As in the other works in the cycle, this legiter is imbedded in the Hill District of Pittsburgh. Set in 1977, the action follows the complicated social interactions of a group of drivers, operating out of a storefront gypsy cab service operated by retired machine worker Becker (James Avery). Much of the colorful interplay springs from the drivers’ varying levels of compliance with Becker’s four rules: “no overcharging; keep your car clean; no drinking; and be courteous.”
Compared with the other works in Wilson’s cycle, “Jitney” is light on plot evolution. The main sources of conflict emanate from the hovering threat that Becker’s makeshift taxi company may be shut down by the city, and from the ragingly irreconcilable confrontations between Becker and his 39-year-old son, Booster (Richard Brooks), who has just been released from prison after serving 20 years for murder.

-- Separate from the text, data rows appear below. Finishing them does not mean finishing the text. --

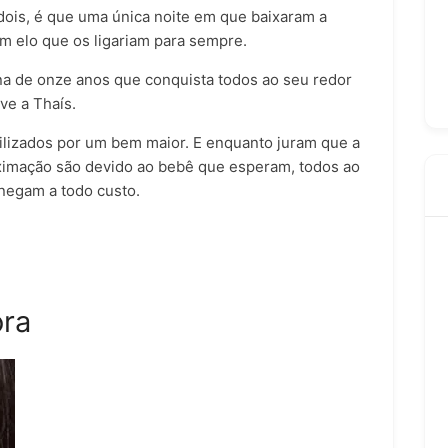
is, é que uma única noite em que baixaram a
m elo que os ligariam para sempre.
na de onze anos que conquista todos ao seu redor
ve a Thaís.
vilizados por um bem maior. E enquanto juram que a
ximação são devido ao bebê que esperam, todos ao
negam a todo custo.
ora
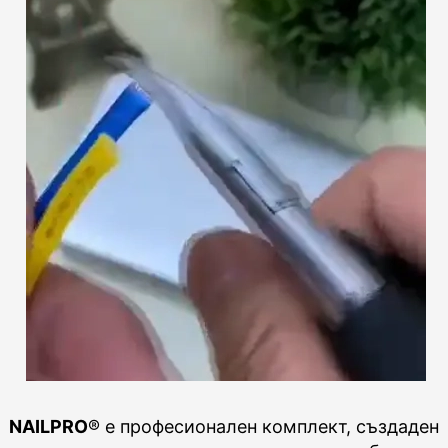
NAILPRO
® е професионален комплект, създаден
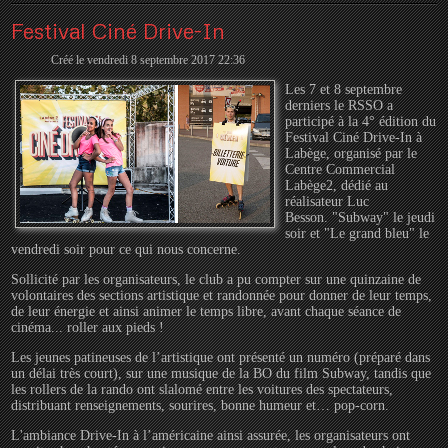
Festival Ciné Drive-In
Créé le vendredi 8 septembre 2017 22:36
Les 7 et 8 septembre
derniers le RSSO a
participé à la 4° édition du
Festival Ciné Drive-In à
Labège, organisé par le
Centre Commercial
Labège2, dédié au
réalisateur Luc
Besson. "Subway" le jeudi
soir et "Le grand bleu" le
vendredi soir pour ce qui nous concerne.
Sollicité par les organisateurs, le club a pu compter sur une quinzaine de
volontaires des sections artistique et randonnée pour donner de leur temps,
de leur énergie et ainsi animer le temps libre, avant chaque séance de
cinéma... roller aux pieds !
Les jeunes patineuses de l’artistique ont présenté un numéro (préparé dans
un délai très court), sur une musique de la BO du film Subway, tandis que
les rollers de la rando ont slalomé entre les voitures des spectateurs,
distribuant renseignements, sourires, bonne humeur et… pop-corn.
L'ambiance Drive-In à l’américaine ainsi assurée, les organisateurs ont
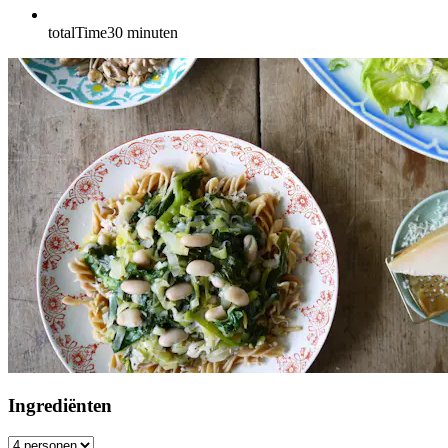
totalTime
30
minuten
Ingrediënten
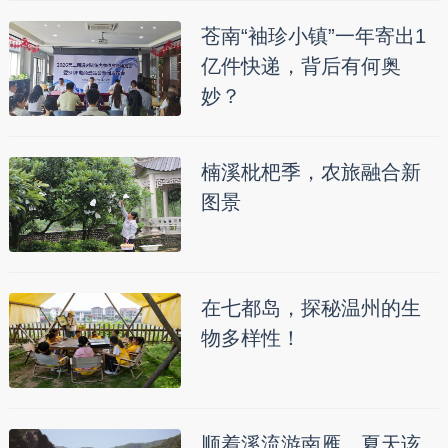
苍南“袖珍小镇”一年寄出1
亿件快递，背后有何奥
妙？
楠溪枇杷季，农旅融合新
图景
在七都岛，探秘温州的生
物多样性！
顺着溪流游南雁，夏天该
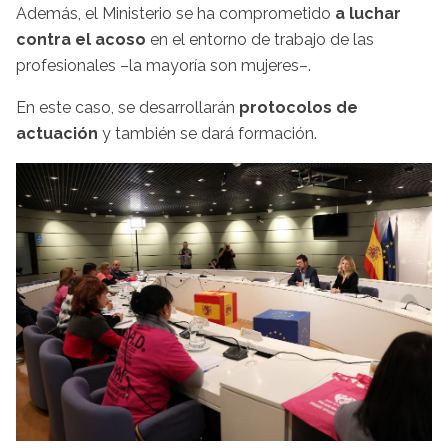
Además, el Ministerio se ha comprometido
a luchar
contra el acoso
en el entorno de trabajo de las
profesionales –la mayoría son mujeres–.
En este caso, se desarrollarán
protocolos de
actuación
y también se dará formación.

Avery and Brooks give tangibly searing portraits of a formerly loving father and son who can only batter each other for their mutual disappointments.
“Jitney” could be described as a lot of men sitting around talking, but the richness of this work comes from their sublime interplay. They have their own peculiar takes on life and are not at all reticent about imposing their views on each other.

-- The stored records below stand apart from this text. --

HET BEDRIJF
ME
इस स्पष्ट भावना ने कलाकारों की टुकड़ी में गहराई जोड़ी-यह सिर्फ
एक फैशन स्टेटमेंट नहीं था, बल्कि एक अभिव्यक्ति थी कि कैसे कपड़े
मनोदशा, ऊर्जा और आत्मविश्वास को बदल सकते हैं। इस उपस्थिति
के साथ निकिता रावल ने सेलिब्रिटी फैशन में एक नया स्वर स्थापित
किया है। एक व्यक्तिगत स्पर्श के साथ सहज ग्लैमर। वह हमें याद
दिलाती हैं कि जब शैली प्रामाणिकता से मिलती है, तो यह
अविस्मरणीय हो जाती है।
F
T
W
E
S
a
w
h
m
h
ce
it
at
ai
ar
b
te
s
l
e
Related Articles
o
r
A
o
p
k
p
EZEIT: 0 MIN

In a linguistically virtuoso perf, John Toles-Bey’s ever-opportunistic Turnbo, the company gossip, is relentlessly on the case of emotionally volatile young Vietnam vet Youngblood (Russell Andrews) for supposedly cheating on his girlfriend, Rena (Lizette Diaz Carion). Yet Turnbo is quick to hit on Rena himself when he perceives her vulnerability.

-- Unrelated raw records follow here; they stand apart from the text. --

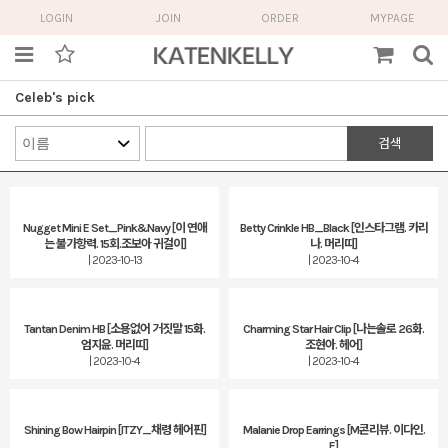
LOGIN
JOIN
ORDER
MYPAGE
Celeb's pick
검색
Nugget Mini E Set_Pink&Navy [이 연애
Betty Crinkle HB_Black [인스타그램. 카리
는 불가항력. 15회.조보아 귀걸이]
나. 머리띠]
| 2023-10-13
| 2023-10-4
Tantan Denim HB [소용없어 거짓말 15화.
Charming Star Hair Clip [나는솔로 26화.
엄지윤. 머리띠]
조현아. 헤어]
| 2023-10-4
| 2023-10-4
Shining Bow Hairpin [ITZY_채령 헤어핀]
Malanie Drop Earrings [M콘리뷰. 이다인.
E]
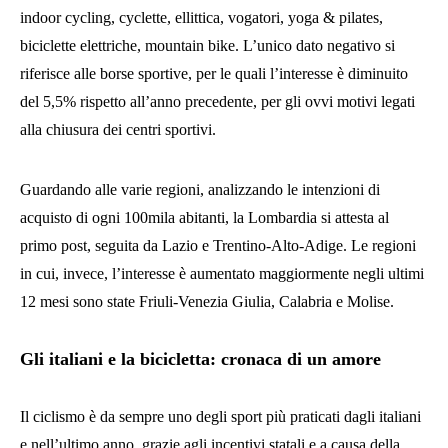
indoor cycling, cyclette, ellittica, vogatori, yoga & pilates,
biciclette elettriche, mountain bike. L’unico dato negativo si
riferisce alle borse sportive, per le quali l’interesse è diminuito
del 5,5% rispetto all’anno precedente, per gli ovvi motivi legati
alla chiusura dei centri sportivi.
Guardando alle varie regioni, analizzando le intenzioni di
acquisto di ogni 100mila abitanti, la Lombardia si attesta al
primo post, seguita da Lazio e Trentino-Alto-Adige. Le regioni
in cui, invece, l’interesse è aumentato maggiormente negli ultimi
12 mesi sono state Friuli-Venezia Giulia, Calabria e Molise.
Gli italiani e la bicicletta: cronaca di un amore
Il ciclismo è da sempre uno degli sport più praticati dagli italiani
e nell’ultimo anno, grazie agli incentivi statali e a causa della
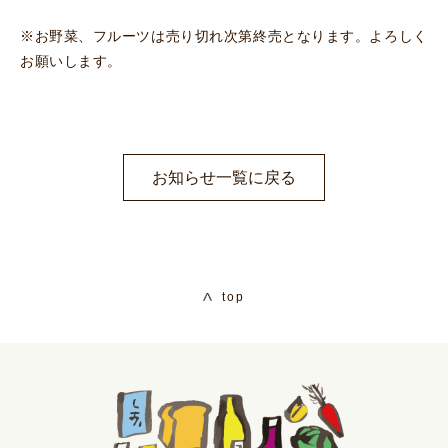
※お野菜、フルーツは売り切れ次第終売となります。よろしく
お願いします。
お知らせ一覧に戻る
top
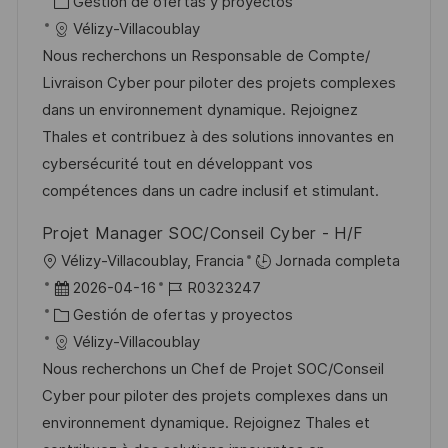
i
e
C
D
Gestión de ofertas y proyectos
c
c
c
a
d
Vélizy-Villacoublay
a
a
h
t
e
Nous recherchons un Responsable de Compte/
c
c
a
e
e
Livraison Cyber pour piloter des projets complexes
i
i
d
g
m
dans un environnement dynamique. Rejoignez
ó
ó
e
o
p
Thales et contribuez à des solutions innovantes en
n
n
p
r
l
cybersécurité tout en développant vos
u
í
e
compétences dans un cadre inclusif et stimulant.
b
a
o
Projet Manager SOC/Conseil Cyber - H/F
l
U
Vélizy-Villacoublay, Francia
Jornada completa
i
b
F
I
2026-04-16
R0323247
c
i
e
C
D
Gestión de ofertas y proyectos
a
c
c
a
d
Vélizy-Villacoublay
c
a
h
t
e
Nous recherchons un Chef de Projet SOC/Conseil
i
c
a
e
e
Cyber pour piloter des projets complexes dans un
ó
i
d
g
m
environnement dynamique. Rejoignez Thales et
n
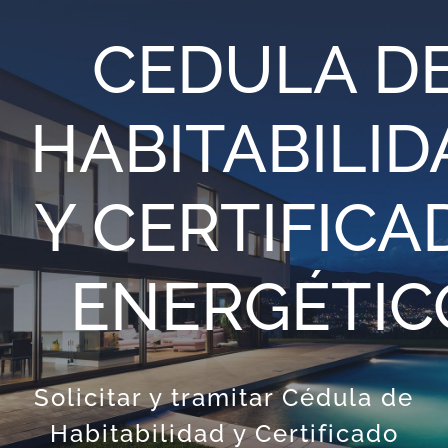
Saltar
CEDULA D
al
contenido
HABITABILID
Y CERTIFICA
ENERGÉTIC
Solicitar y tramitar Cédula de
Habitabilidad y Certificado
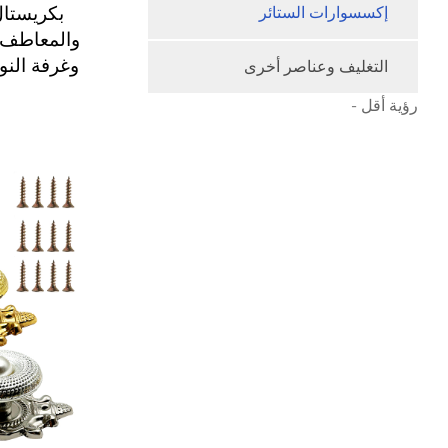
بكريستال
إكسسوارات الستائر
والمعاطف 
وغرفة النو
التغليف وعناصر أخرى
رؤية أقل -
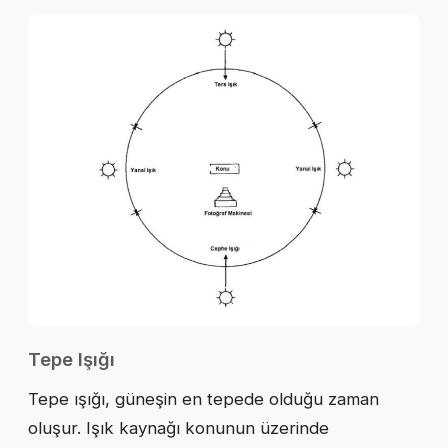
Tepe Işığı
Tepe ışığı, güneşin en tepede olduğu zaman
oluşur. Işık kaynağı konunun üzerinde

Mel Winkler offers a haunting portrayal of the company alcoholic, Fielding, whose recollections of the wife who left him 22 years earlier are as endearing as they are pathetic. In a sadly revealing confession of a life turned tragic, Fielding demonstrates his tailoring skills on Boomer while he recalls the days when singer Billy Eckstein and bandleader Count Basie competed for his talents as a suit maker.
Also rewarding are the zesty exchanges between driver Doub (Alex Morris), local numbers runner Shealy (Bill Lee Brown) and wife-challenged hotel clerk Philmore (Darryl Alan Reed) on subjects ranging from who was the more beautiful singer, Lena Horne or Sarah Vaughn, to barbed observations on life happening on the streets right outside their storefront window.
Joel Daavid’s production design (sets, lighting) creates a perfect environment for communicating Wilson’s naturalistic rhythms and Purdy’s directorial vision, highlighting not only the inside of the dispatching station but also the street outside. The placement of the driver seating areas on stage left and the relentlessly active wall phone stage right creates a dramatically rich pathway for these characters to exercise their multitude of attitudes and reactions.